Substitute 0 for $V_f$, 2.24 kg for m, $4.43\frac{\text{m}}{\text{s}}$ for $V_i$, and 0.01 s for $\Delta t$ in equation (1).

$\begin{array}{c}{F}_{avg}=\frac{\left(2.24\text{kg}\times \text{0}\right)-\left(2.24\text{kg}\times 4.43\frac{\text{m}}{\text{s}}\right)}{\left(0.01\text{s}\right)}\\ =\frac{\left(0\right)-\left(9.92\frac{\text{kg}\cdot \text{m}}{\text{s}}\right)}{\left(0.01\text{s}\right)}\\ =\left(9.92\frac{\text{kg}\cdot \text{m}}{\text{s}}\right)\left(\frac{1}{0.01\text{s}}\right)\left[\therefore 1\text{N}=\frac{\text{kg}\cdot \text{m}}{{\text{s}}^{\text{2}}}\right]\\ =992\text{N}\end{array}$

Substitute 0 for $V_f$, 2.24 kg for m, $4.43\frac{\text{m}}{\text{s}}$ for $V_i$, and 0.05 s for $\Delta t$ in equation (1).

$F_{avg}=\frac{\left(2.24\text{kg}\times \text{0}\right)-\left(2.24\text{kg}\times 4.43\frac{\text{m}}{\text{s}}\right)}{\left(0.05\text{s}\right)}$

Reduce the equation as follows,

$\begin{array}{c}{F}_{avg}=\frac{\left(0\right)-\left(9.92\frac{\text{kg}\cdot \text{m}}{\text{s}}\right)}{\left(0.05\text{s}\right)}\\ =9.92\frac{\text{kg}\cdot \text{m}}{\text{s}}\times \frac{1}{0.05\text{s}}\left[\therefore 1\text{N}=\frac{\text{kg}\cdot \text{m}}{{\text{s}}^{\text{2}}}\right]\\ =198\text{N}\end{array}$

Substitute 0 for $V_f$, 2.24 kg for m, $4.43\frac{\text{m}}{\text{s}}$ for $V_i$, and 0.1 s for $\Delta t$ in equation (1).

$\begin{array}{c}{F}_{avg}=\frac{\left(2.24\text{kg}\times \text{0}\right)-\left(2.24\text{kg}\times 4.43\frac{\text{m}}{\text{s}}\right)}{\left(0.1\text{s}\right)}\\ =\frac{\left(0\right)-\left(9.92\frac{\text{kg}\cdot \text{m}}{\text{s}}\right)}{\left(0.1\text{s}\right)}\\ =\left(9.92\frac{\text{kg}\cdot \text{m}}{\text{s}}\right)\left(\frac{1}{0.1\text{s}}\right)\left[\therefore 1\text{N}=\frac{\text{kg}\cdot \text{m}}{{\text{s}}^{\text{2}}}\right]\\ =99.2\text{N}\end{array}$

Substitute 0 for $V_f$, 2.24 kg for m, $4.43\frac{\text{m}}{\text{s}}$ for $V_i$, and 1 s for $\Delta t$ in equation (1).
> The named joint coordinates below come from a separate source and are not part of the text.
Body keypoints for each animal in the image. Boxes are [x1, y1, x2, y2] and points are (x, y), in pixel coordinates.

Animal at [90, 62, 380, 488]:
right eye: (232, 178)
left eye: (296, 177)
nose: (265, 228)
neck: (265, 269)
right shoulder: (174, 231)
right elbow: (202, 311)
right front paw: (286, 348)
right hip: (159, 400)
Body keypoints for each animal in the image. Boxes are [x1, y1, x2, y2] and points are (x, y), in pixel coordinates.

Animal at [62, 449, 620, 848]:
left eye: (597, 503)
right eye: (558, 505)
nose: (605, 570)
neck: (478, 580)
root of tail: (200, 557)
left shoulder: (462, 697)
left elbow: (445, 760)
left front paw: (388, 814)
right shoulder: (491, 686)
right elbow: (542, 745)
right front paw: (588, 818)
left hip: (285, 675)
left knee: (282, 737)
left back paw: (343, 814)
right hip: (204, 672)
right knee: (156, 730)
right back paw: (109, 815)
$\begin{array}{c}{F}_{avg}=\frac{\left(2.24\text{kg}\times \text{0}\right)-\left(2.24\text{kg}\times 4.43\frac{\text{m}}{\text{s}}\right)}{\left(1\text{s}\right)}\\ =\frac{\left(0\right)-\left(9.92\frac{\text{kg}\cdot \text{m}}{\text{s}}\right)}{\left(1\text{s}\right)}\\ =\left(9.92\frac{\text{kg}\cdot \text{m}}{\text{s}}\right)\left(\frac{1}{1\text{s}}\right)\left[\therefore 1\text{N}=\frac{\text{kg}\cdot \text{m}}{{\text{s}}^{\text{2}}}\right]\\ =9.92\text{N}\end{array}$

Substitute 0 for $V_f$, 2.24 kg for m, $4.43\frac{\text{m}}{\text{s}}$ for $V_i$, and 2 s for $\Delta t$ in equation (1).
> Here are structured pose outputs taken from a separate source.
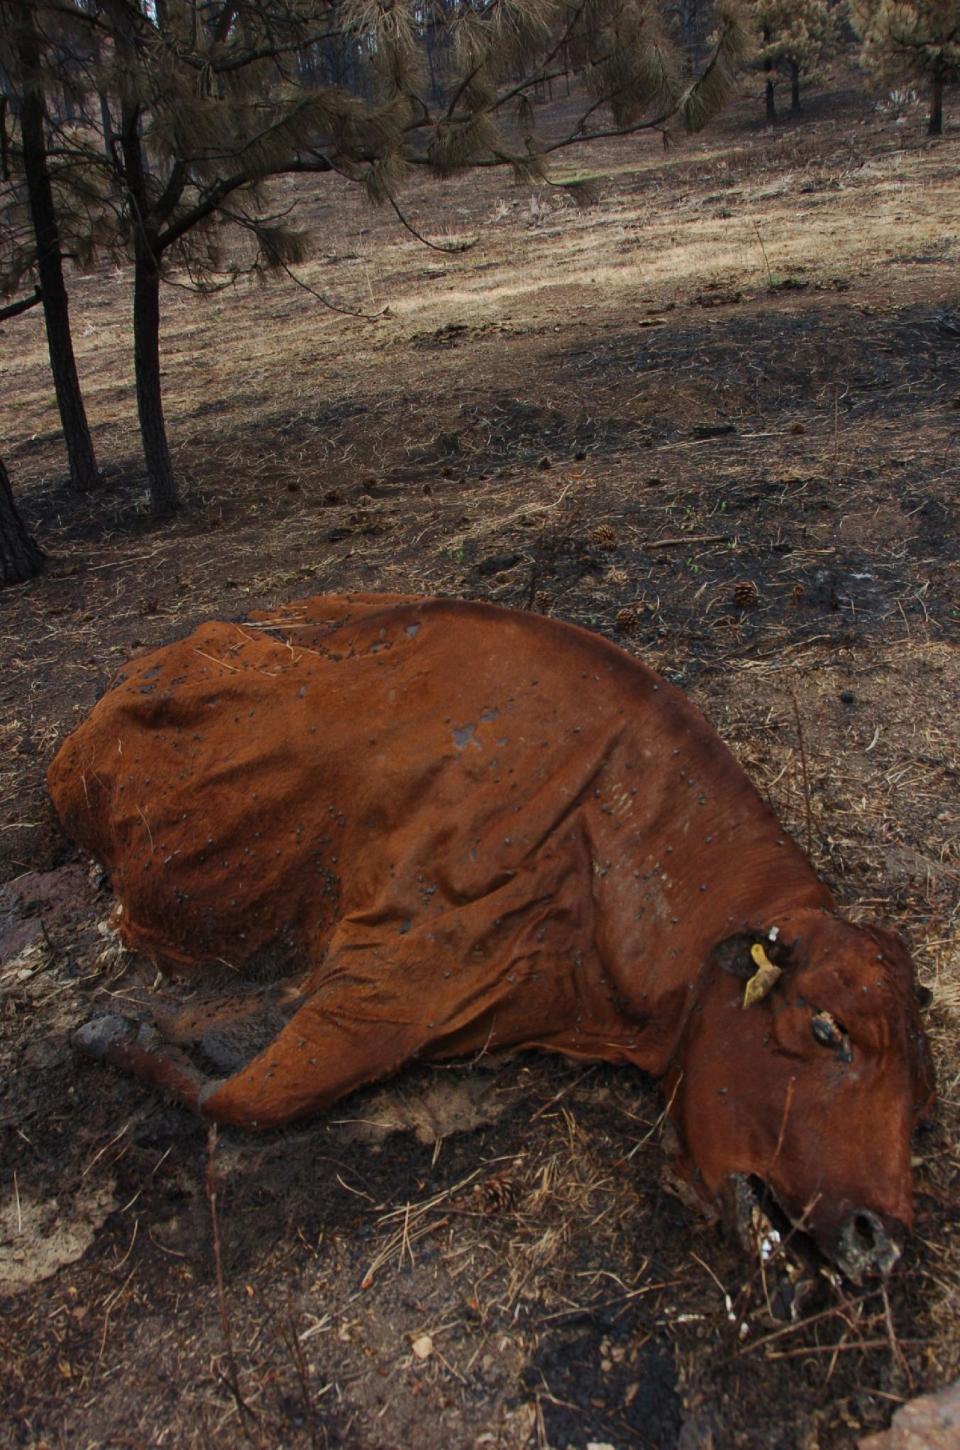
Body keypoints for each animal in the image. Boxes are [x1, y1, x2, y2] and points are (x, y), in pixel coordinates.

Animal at [48, 594, 933, 1276]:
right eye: (825, 1028)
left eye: (924, 1099)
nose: (880, 1241)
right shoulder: (383, 984)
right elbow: (247, 1096)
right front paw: (111, 1027)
$\begin{array}{c}{F}_{avg}=\frac{\left(2.24\text{kg}\times \text{0}\right)-\left(2.24\text{kg}\times 4.43\frac{\text{m}}{\text{s}}\right)}{\left(2\text{s}\right)}\\ =\frac{\left(0\right)-\left(9.92\frac{\text{kg}\cdot \text{m}}{\text{s}}\right)}{\left(2\text{s}\right)}\\ =\left(9.92\frac{\text{kg}\cdot \text{m}}{\text{s}}\right)\left(\frac{1}{2\text{s}}\right)\left[\therefore 1\text{N}=\frac{\text{kg}\cdot \text{m}}{{\text{s}}^{\text{2}}}\right]\\ =4.96\text{N}\end{array}$

Thus, the average reaction force for the corresponding time of contact is calculated and tabulated in table 1.

Table 1

Time of contact (Seconds)	The average reaction force (N)
0.01	992N
0.05	198N
0.1	99.2 N
1.0	9.92 N
2.0	4.96 N

Conclusion:

Hence, the average reaction force for the corresponding time of contact is calculated and tabulated.